The Circuit Court erred in not submitting the question of contributory negligence to the jury, as the conclusion did not follow, as matter of law, that no recovery could be had upon any view which could be properly taken of the facts the evidence tended to establish. Kane v. Northern Central Railway, 128 U.S. 91; Jones v. East Tennessee, Virginia & Georgia Railroad Co., 128 U.S. 443.

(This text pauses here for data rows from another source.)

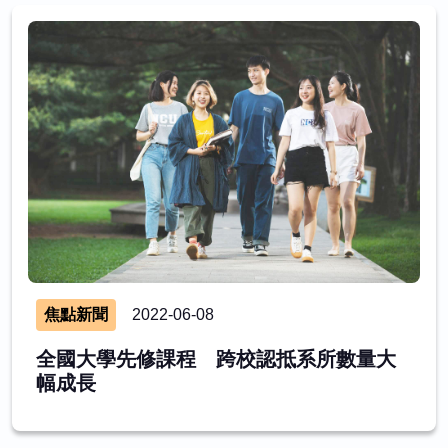
焦點新聞
2022-06-08
全國大學先修課程 跨校認抵系所數量大
幅成長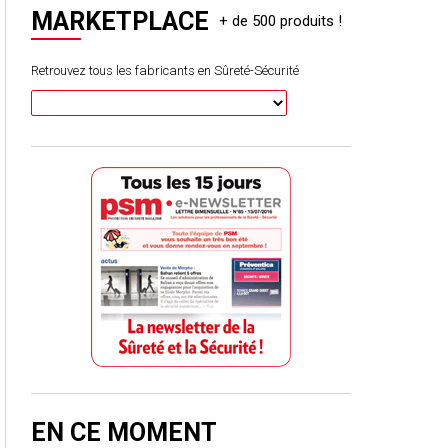
MARKETPLACE
Retrouvez tous les fabricants en Sûreté-Sécurité
EN CE MOMENT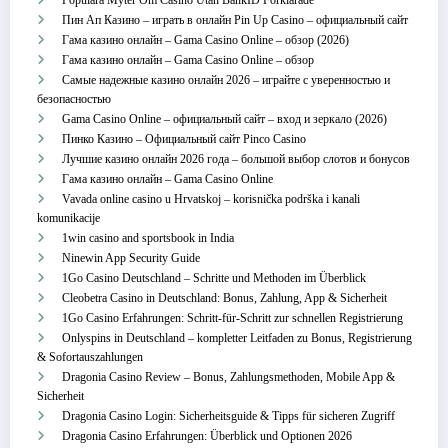
Пин Ап Казино – играть в онлайн Pin Up Casino – официальный сайт
Гама казино онлайн – Gama Casino Online – обзор (2026)
Гама казино онлайн – Gama Casino Online – обзор
Самые надежные казино онлайн 2026 – играйте с уверенностью и
безопасностью
Gama Casino Online – официальный сайт – вход и зеркало (2026)
Пинко Казино – Официальный сайт Pinco Casino
Лучшие казино онлайн 2026 года – большой выбор слотов и бонусов
Гама казино онлайн – Gama Casino Online
Vavada online casino u Hrvatskoj – korisnička podrška i kanali
komunikacije
1win casino and sportsbook in India
Ninewin App Security Guide
1Go Casino Deutschland – Schritte und Methoden im Überblick
Cleobetra Casino in Deutschland: Bonus, Zahlung, App & Sicherheit
1Go Casino Erfahrungen: Schritt‑für‑Schritt zur schnellen Registrierung
Onlyspins in Deutschland – kompletter Leitfaden zu Bonus, Registrierung
& Sofortauszahlungen
Dragonia Casino Review – Bonus, Zahlungsmethoden, Mobile App &
Sicherheit
Dragonia Casino Login: Sicherheitsguide & Tipps für sicheren Zugriff
Dragonia Casino Erfahrungen: Überblick und Optionen 2026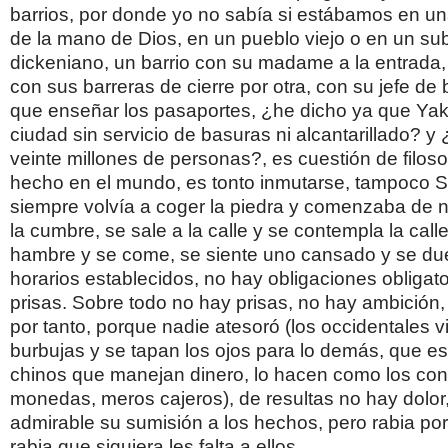
barrios, por donde yo no sabía si estábamos en u
de la mano de Dios, en un pueblo viejo o en un su
dickeniano, un barrio con su madame a la entrada,
con sus barreras de cierre por otra, con su jefe de 
que enseñar los pasaportes, ¿he dicho ya que Yak
ciudad sin servicio de basuras ni alcantarillado? y 
veinte millones de personas?, es cuestión de filoso
hecho en el mundo, es tonto inmutarse, tampoco Sís
siempre volvía a coger la piedra y comenzaba de n
la cumbre, se sale a la calle y se contempla la calle
hambre y se come, se siente uno cansado y se du
horarios establecidos, no hay obligaciones obligato
prisas. Sobre todo no hay prisas, no hay ambición
por tanto, porque nadie atesoró (los occidentales 
burbujas y se tapan los ojos para lo demás, que es 
chinos que manejan dinero, lo hacen como los co
monedas, meros cajeros), de resultas no hay dolor,
admirable su sumisión a los hechos, pero rabia po
rabia que siquiera les falta a ellos.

It is urged that the exceptions were not properly saved, and therefore that they should be disregarded. There is some obscurity in the record upon this subject, but upon the whole we think that enough appears to enable us to pass upon the question presented. The bill of exceptions shows that certain instructions, numbered 1 and 2, were requested by plaintiff and refused, and certain instructions, numbered 3 and 4, objectionable or adverse to plaintiff, were given, and it is stated by the court that "the plaintiff's counsel presented his request in writing before the charge of the court began. The court instructed the jury to find for the defendant, without notice to *653 plaintiff's counsel that the requests would not be given, and there was no opportunity for counsel to except to the failure of the court to charge as requested until the instructions were given to the jury. The exceptions, therefore, contained in Nos. 1, 2, 3 and 4 were not taken or noted during the trial." But the bill of exceptions also states: "V. The court instructed the jury to return a verdict for the defendant. VI. The jury returned a verdict in accordance with said instructions, and judgment was thereupon entered up in behalf of defendant in pursuance of said instructions; and to said instructions, verdict and judgment, the plaintiff, by his counsel, excepted and now excepts, during the term at which said case was tried and while said term is still in session, and assigns the same as error, and prays the court to sign and certify this exception."

We understand from this language, taken together, that the general instruction of the court to find for the defendant was excepted to at the proper time; and while greater accuracy of expression should have been used, we are not inclined by too technical a construction to preclude ourselves from correcting the error we hold was committed. The judgment is

Reversed and the cause remanded, with directions to grant a new trial.